**Dataset extract**
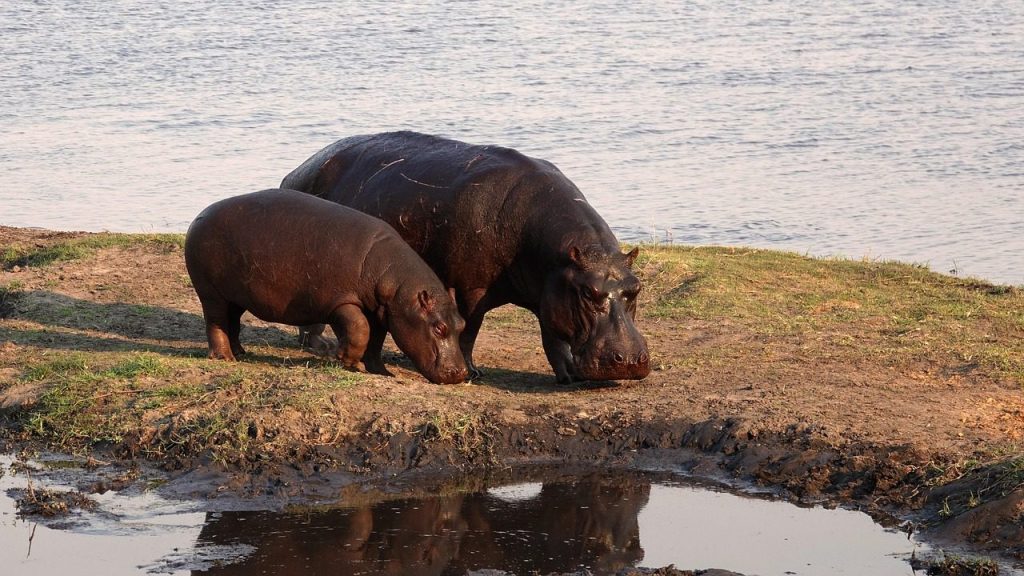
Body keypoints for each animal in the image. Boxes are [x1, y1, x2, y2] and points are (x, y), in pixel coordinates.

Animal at [183, 188, 469, 384]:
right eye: (439, 328)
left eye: (462, 324)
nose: (461, 373)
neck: (394, 284)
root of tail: (199, 216)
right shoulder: (341, 302)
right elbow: (359, 329)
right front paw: (347, 361)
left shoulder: (381, 312)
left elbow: (375, 340)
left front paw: (380, 371)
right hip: (211, 293)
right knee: (216, 322)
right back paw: (224, 357)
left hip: (236, 297)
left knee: (232, 321)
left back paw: (240, 352)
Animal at [281, 131, 650, 383]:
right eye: (588, 292)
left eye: (636, 288)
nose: (630, 361)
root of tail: (296, 171)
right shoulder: (473, 287)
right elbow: (471, 326)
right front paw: (472, 371)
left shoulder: (551, 291)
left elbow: (553, 334)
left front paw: (568, 375)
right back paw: (317, 345)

**Problem statement**
Look over the records above and copy each line that includes the string "back".

**Response for this exercise**
right back paw: (224, 357)
left back paw: (240, 352)
right back paw: (317, 345)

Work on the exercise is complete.